Data provided

|---|

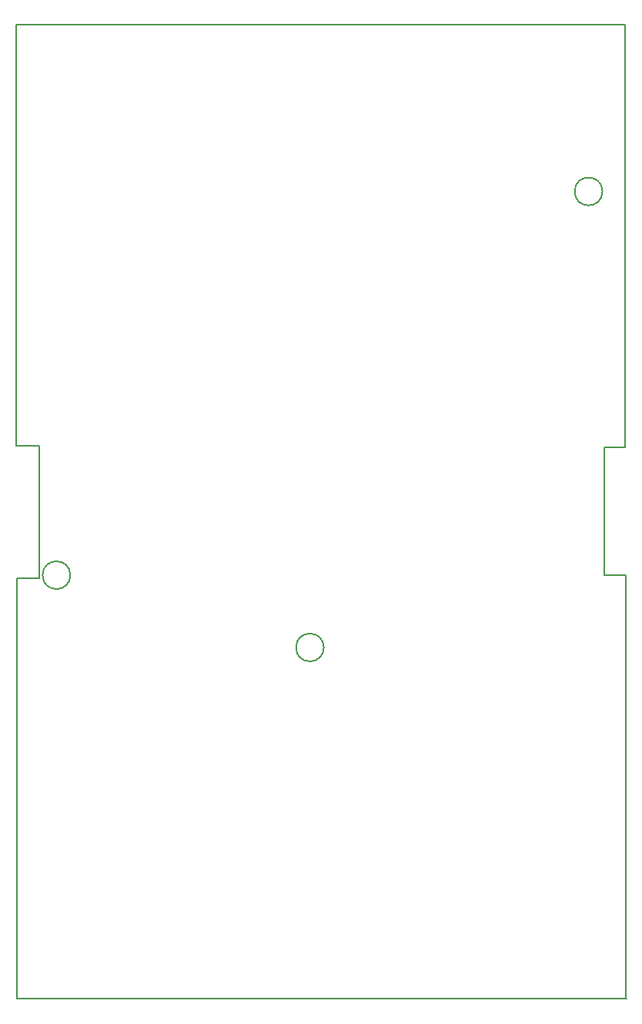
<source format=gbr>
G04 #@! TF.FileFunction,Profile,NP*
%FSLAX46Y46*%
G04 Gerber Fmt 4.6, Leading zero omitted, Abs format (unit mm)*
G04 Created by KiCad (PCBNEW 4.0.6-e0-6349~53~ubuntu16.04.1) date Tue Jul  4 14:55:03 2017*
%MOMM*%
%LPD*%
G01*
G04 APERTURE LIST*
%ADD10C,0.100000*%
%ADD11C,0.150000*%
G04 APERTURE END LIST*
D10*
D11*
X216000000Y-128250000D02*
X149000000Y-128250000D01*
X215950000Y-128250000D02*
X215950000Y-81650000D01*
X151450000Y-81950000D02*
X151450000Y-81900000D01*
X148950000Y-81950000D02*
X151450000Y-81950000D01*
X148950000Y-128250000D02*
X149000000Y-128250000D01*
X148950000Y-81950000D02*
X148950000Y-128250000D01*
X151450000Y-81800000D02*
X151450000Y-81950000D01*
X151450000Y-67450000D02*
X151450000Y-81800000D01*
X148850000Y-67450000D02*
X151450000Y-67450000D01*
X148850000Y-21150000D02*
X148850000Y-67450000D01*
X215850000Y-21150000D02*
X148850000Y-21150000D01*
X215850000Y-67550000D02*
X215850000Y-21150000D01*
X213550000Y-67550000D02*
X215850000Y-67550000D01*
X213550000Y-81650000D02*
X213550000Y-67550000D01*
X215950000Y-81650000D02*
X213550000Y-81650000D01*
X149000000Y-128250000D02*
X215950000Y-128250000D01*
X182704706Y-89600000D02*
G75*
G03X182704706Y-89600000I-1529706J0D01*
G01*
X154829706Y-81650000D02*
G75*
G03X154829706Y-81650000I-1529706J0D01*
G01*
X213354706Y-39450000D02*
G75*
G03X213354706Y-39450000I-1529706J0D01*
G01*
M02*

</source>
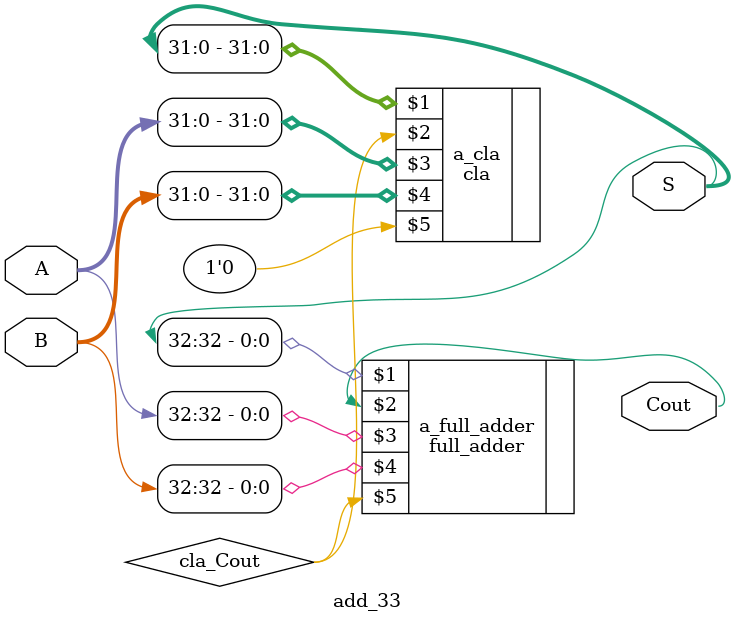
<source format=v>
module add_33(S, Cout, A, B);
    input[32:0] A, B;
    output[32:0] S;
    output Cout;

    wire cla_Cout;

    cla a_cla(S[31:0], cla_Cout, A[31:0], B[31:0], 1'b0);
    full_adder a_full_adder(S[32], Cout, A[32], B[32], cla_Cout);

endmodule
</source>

|---|

Your assignment
Please return all lines above in which the string "LIST" is found.

Response below
G04 APERTURE LIST*
G04 APERTURE END LIST*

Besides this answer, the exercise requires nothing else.